**Exercise instructions**
• 1. Decide whether each statement agrees with the referee comment, answering yes or no and quoting the words of the comment that settle it: (a) The referee calls the manuscript well designed. (b) The referee says the authors discuss how magnitude range affects the CAP tests. (c) The referee wants acronyms explained where they first appear.
• 2. Summarize the referee comment in two sentences.

**Text segment**
..............................
Interpreting the cause of bound earthquakes at underground injection experiments

Ryan Schultz, Linus Villiger, Valentin Gischig, and Stefan Wiemer

Solid Earth, 17, 617–642, https://doi.org/10.5194/se-17-617-2026,https://doi.org/10.5194/se-17-617-2026, 2026

Short summary

Ryan Schultz, Linus Villiger, Valentin Gischig, and Stefan Wiemer

Interactive discussion

Status: closed

RC1:
'Comment on egusphere-2025-5806', Anonymous Referee #1, 12 Mar 2026

Dear Authors,
Manuscript entitled „Interpreting the cause of bound earthquakes at underground injection experiments” by Ryan Schultz, Linus Villiger, Valentin Gischig, and Stefan Wiemer is well designed with clearly presented scope and reasoning. It deals with important topic of the determination of maximum magnitude for injection experiments, which pose important insight into physics of the earthquakes induced by fluid injection and further any other seismicity related to fluid-rock interactions. Methods are clearly described as well as data used for the estimations. Reasoning is documented well with the former works of various authors. I have one major critical comment related with methodology and some minor comments related with the literature review and technical.
Major issue, which may need some explanation is sensitivity of the CAP test to magnitude range. There is 2-3 magnitude unit span between the smallest and the largest events and even smaller when we consider completeness. I would like to see any discussion about the magnitude range on the CAP tests efficiency in cases used here. Authors only discuss the role of the events number in datasets suitable for the tests.
In the Introduction authors refer to different maximum magnitude estimation methods, however not mentioning any Bayesian methods (Kijko, 2025) or methods dealing with small catalogs or incomplete catalogs (eg. Kijko et al., 2021, Vermuelen and Kijko (2017)). I think, that taking into account above works may be informative for reader interested in dealing with seismic catalogs with narrow magnitude range and/or small event number.
Minor technical remarks:
Line 78 and below: Acronyms such as CAP, KS, MLE and EW should be explained as they are introduced.
..............................
[Stored data entries]
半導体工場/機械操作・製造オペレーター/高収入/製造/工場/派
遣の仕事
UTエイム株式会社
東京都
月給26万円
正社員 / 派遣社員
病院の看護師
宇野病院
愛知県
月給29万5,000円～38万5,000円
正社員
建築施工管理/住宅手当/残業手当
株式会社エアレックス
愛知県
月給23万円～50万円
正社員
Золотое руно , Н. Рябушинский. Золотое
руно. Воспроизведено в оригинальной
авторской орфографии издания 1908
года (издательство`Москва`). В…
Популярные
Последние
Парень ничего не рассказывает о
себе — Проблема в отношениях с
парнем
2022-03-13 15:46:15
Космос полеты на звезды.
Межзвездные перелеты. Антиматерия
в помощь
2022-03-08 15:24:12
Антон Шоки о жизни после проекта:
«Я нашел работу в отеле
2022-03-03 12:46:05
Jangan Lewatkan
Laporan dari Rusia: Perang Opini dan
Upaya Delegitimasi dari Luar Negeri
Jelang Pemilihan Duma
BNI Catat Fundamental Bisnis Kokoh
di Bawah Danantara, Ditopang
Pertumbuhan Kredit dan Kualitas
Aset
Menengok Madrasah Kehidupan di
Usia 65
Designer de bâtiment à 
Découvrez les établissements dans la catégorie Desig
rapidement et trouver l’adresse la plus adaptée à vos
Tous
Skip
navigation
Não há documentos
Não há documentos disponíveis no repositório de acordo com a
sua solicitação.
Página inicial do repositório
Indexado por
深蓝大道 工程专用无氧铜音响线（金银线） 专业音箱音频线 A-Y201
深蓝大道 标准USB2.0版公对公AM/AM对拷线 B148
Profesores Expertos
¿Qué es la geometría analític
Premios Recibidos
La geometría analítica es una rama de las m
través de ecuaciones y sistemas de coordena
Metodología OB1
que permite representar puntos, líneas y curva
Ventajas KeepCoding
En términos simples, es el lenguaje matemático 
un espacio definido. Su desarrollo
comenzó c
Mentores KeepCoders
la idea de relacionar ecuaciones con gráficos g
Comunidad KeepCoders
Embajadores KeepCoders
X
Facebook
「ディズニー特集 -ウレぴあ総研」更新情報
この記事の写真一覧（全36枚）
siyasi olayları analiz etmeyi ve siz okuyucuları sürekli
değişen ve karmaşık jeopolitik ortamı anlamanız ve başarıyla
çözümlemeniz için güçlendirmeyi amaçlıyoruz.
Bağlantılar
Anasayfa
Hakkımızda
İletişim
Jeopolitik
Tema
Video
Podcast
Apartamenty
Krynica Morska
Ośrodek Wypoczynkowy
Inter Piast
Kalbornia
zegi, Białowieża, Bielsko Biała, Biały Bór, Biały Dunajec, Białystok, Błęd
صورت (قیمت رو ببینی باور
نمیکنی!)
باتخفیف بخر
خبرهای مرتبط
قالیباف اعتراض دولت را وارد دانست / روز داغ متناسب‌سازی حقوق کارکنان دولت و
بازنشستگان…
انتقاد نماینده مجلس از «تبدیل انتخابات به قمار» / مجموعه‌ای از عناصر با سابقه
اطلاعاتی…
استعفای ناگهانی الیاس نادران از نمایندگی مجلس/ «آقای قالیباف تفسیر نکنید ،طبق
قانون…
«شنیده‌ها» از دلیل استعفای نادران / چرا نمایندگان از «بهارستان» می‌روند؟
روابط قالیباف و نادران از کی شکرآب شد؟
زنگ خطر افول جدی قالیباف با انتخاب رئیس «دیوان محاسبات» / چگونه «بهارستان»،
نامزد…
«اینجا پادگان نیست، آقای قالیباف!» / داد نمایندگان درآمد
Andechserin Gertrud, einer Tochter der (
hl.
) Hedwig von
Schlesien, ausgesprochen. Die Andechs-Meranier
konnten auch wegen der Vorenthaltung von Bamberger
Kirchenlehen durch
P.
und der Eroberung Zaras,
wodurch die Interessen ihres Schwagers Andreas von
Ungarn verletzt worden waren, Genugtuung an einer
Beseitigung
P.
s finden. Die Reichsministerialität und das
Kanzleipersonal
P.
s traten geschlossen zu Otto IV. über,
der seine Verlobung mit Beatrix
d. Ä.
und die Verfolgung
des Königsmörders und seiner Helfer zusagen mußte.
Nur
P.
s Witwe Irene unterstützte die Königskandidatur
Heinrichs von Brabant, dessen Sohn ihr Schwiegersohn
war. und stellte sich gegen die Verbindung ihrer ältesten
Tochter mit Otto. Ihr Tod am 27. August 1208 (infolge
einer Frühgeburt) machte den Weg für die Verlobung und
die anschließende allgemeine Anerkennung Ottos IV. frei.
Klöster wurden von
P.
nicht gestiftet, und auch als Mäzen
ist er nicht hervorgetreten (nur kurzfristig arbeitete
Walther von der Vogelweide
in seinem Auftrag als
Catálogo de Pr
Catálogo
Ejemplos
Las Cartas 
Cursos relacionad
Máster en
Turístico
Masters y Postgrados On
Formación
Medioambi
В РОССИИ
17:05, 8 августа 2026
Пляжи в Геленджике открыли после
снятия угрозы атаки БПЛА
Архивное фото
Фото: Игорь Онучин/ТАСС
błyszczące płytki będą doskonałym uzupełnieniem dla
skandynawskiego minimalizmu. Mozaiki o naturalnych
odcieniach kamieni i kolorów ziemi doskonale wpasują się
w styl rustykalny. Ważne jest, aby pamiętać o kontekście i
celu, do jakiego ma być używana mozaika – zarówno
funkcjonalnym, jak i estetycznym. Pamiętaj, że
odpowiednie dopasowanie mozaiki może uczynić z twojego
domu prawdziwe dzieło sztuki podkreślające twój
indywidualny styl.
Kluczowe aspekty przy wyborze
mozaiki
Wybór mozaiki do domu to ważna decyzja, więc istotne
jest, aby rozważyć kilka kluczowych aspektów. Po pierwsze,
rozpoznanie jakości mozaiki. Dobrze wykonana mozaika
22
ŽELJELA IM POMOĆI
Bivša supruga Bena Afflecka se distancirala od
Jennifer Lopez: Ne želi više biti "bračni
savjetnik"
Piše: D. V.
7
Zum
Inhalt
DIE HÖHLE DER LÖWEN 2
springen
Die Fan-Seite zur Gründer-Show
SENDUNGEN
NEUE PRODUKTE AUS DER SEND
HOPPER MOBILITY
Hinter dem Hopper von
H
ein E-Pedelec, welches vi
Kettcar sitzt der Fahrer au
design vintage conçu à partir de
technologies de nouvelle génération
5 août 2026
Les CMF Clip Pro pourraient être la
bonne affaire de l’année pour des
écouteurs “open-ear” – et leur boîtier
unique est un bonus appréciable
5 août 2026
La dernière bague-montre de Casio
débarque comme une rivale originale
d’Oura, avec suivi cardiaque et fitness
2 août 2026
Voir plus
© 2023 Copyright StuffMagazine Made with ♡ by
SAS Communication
..............................
**Your responses**
• 1.
(a) Yes: "is well designed with clearly presented scope and reasoning".
(b) No: "Authors only discuss the role of the events number in datasets suitable for the tests."
(c) Yes: "Acronyms such as CAP, KS, MLE and EW should be explained as they are introduced."

• 2. The referee comment praises the manuscript as well designed, with clearly described methods and data, and raises one major methodological concern: how the CAP test is affected by the narrow 2-3 magnitude-unit span of the events, since the authors discuss only the number of events. It also suggests mentioning Bayesian methods and methods for small or incomplete catalogs when estimating maximum magnitude, and it asks that acronyms such as CAP, KS, MLE and EW be explained as they are introduced.